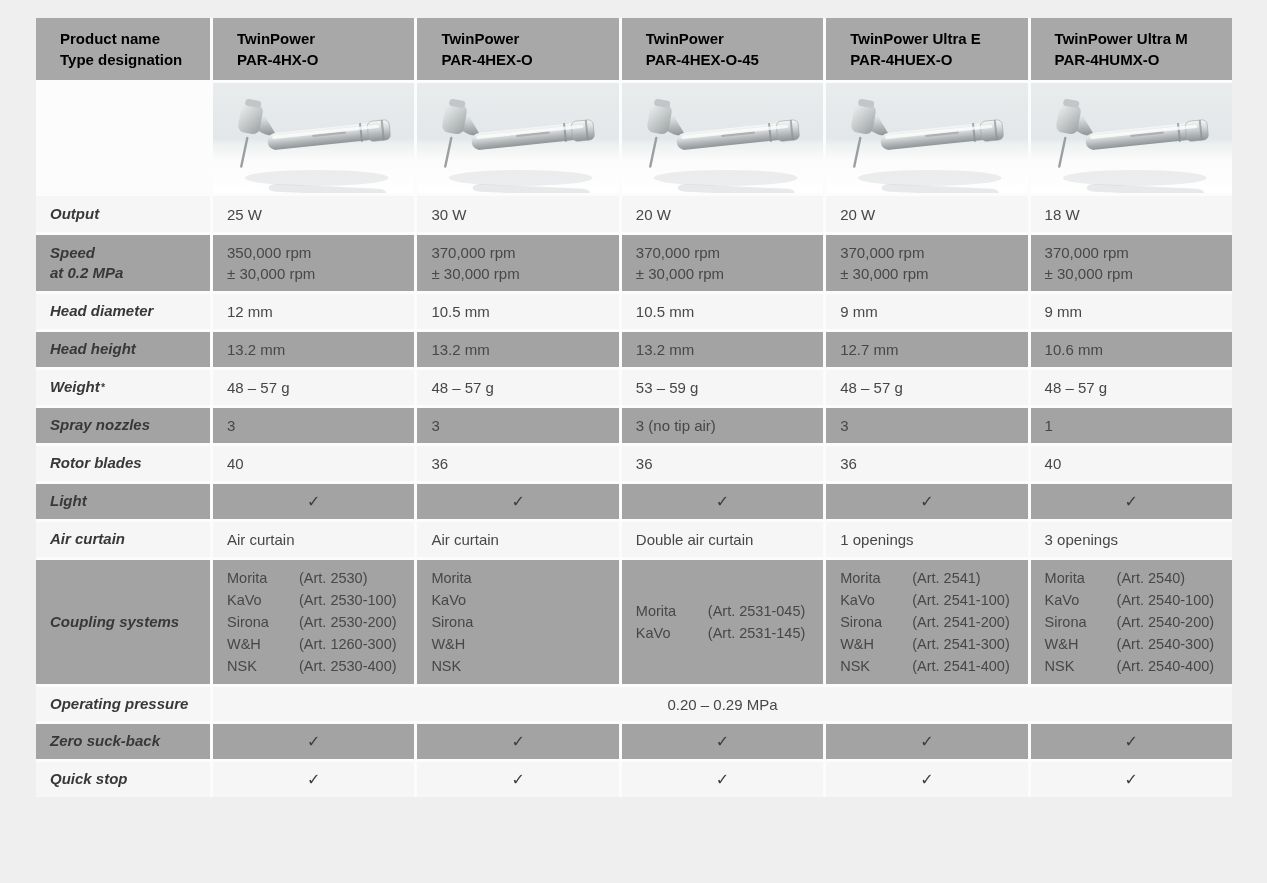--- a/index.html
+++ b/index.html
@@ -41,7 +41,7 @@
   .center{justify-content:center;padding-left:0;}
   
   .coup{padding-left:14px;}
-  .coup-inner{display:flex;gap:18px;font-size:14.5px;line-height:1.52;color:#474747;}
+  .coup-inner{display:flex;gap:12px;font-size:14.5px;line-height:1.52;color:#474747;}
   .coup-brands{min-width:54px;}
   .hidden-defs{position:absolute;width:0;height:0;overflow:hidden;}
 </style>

### Problem details
Across the whole listing, show each line where the word "flex" occurs.

### Response
-  .coup-inner{display:flex;gap:18px;font-size:14.5px;line-height:1.52;color:#474747;}
+  .coup-inner{display:flex;gap:12px;font-size:14.5px;line-height:1.52;color:#474747;}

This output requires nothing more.